Roughly speaking, the construction of such an index starts broadly, like the STOXX Global 1800, after which companies are shaved off based on an investor’s investment objective. 

“But that is a very general approach,” said Singhal. “We also use a lot of portfolio construction techniques. For example, if an investor wants a momentum strategy, we use the risk factor model that calibrates the exposure to that factor to a broad index. But also consider the tracking error. One client wants to minimise tracking error, so we force the index to do the same. Another client has different investment objectives.”

At the end of the day, the index is based specifically on the client, but Singhal emphasised that it is still a broad index that covers a large part of the market. “We also carry out a liquidity analysis, because we want to ensure that we meet the liquidity based on the investment objective”.

BlackRock and APG

One example of such a customised index is the series the German company has built for APG, in cooperation with BlackRock: the iSTOXX APG World Responsible Investment Indices. These five indices match the ESG profile drawn up by APG. BlackRock then implements, buys and sells the appropriate shares.
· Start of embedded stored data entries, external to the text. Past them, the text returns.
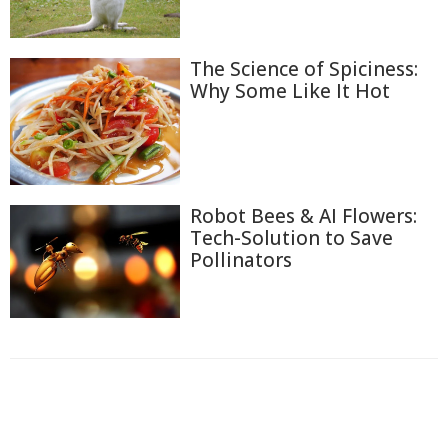
The Science of Spiciness:
Why Some Like It Hot
Robot Bees & AI Flowers:
Tech-Solution to Save
Pollinators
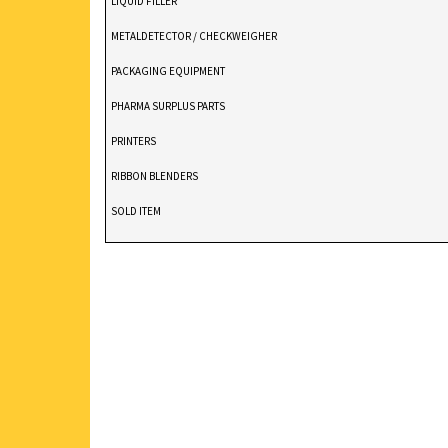
LIQUID FILLER
METALDETECTOR / CHECKWEIGHER
PACKAGING EQUIPMENT
PHARMA SURPLUS PARTS
PRINTERS
RIBBON BLENDERS
SOLD ITEM
TABLET DEDUSTER
TABLET PRESS
V BLENDERS /CONE BLENDER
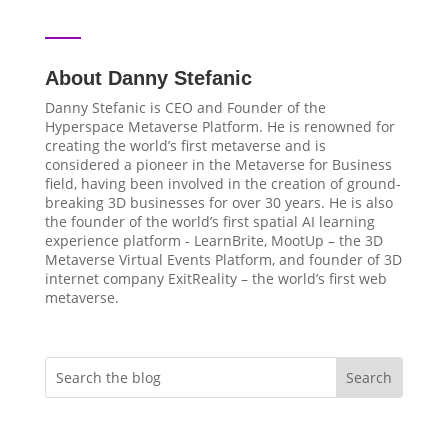
About Danny Stefanic
Danny Stefanic is CEO and Founder of the
Hyperspace Metaverse Platform. He is renowned for
creating the world’s first metaverse and is
considered a pioneer in the Metaverse for Business
field, having been involved in the creation of ground-
breaking 3D businesses for over 30 years. He is also
the founder of the world’s first spatial AI learning
experience platform - LearnBrite, MootUp – the 3D
Metaverse Virtual Events Platform, and founder of 3D
internet company ExitReality – the world’s first web
metaverse.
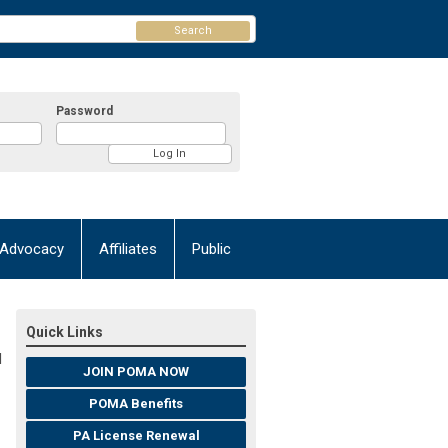
Search
Password
Advocacy
Affiliates
Public
Quick Links
M
JOIN POMA NOW
POMA Benefits
PA License Renewal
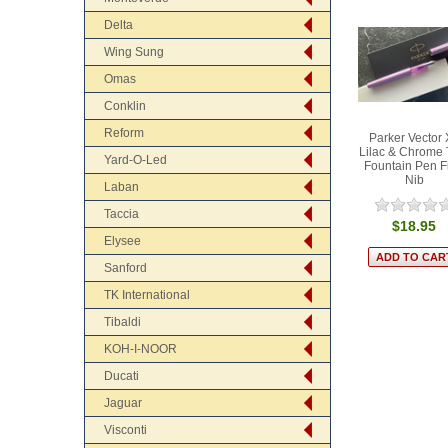
Delta
Wing Sung
Omas
Conklin
Reform
Parker Vector
Lilac & Chrome 
Yard-O-Led
Fountain Pen F
Nib
Laban
Taccia
$18.95
Elysee
Sanford
TK International
Tibaldi
KOH-I-NOOR
Ducati
Jaguar
Visconti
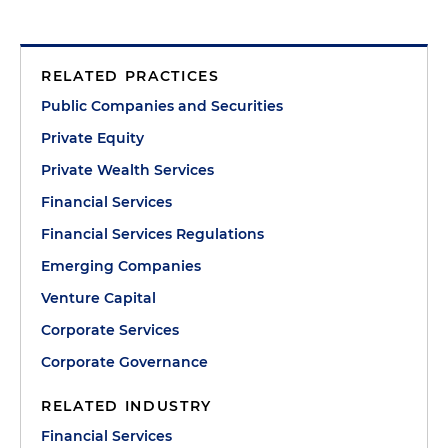
RELATED PRACTICES
Public Companies and Securities
Private Equity
Private Wealth Services
Financial Services
Financial Services Regulations
Emerging Companies
Venture Capital
Corporate Services
Corporate Governance
RELATED INDUSTRY
Financial Services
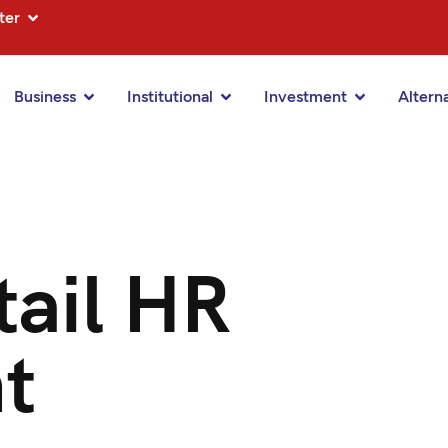
ter
Business
Institutional
Investment
Altern
ail HR
t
APG is not alone in its demand for a targeted sustainability index. ESG, climate, SDGs: three frequently mentioned topics that clients come to Qontigo with. In the meantime, the provider has built so many index families that existing indices already suffice for most questions, according to Singhal. “From market benchmarks to factor and ESG indices. Especially for the larger institutions, customisation or adaptation is sometimes necessary.”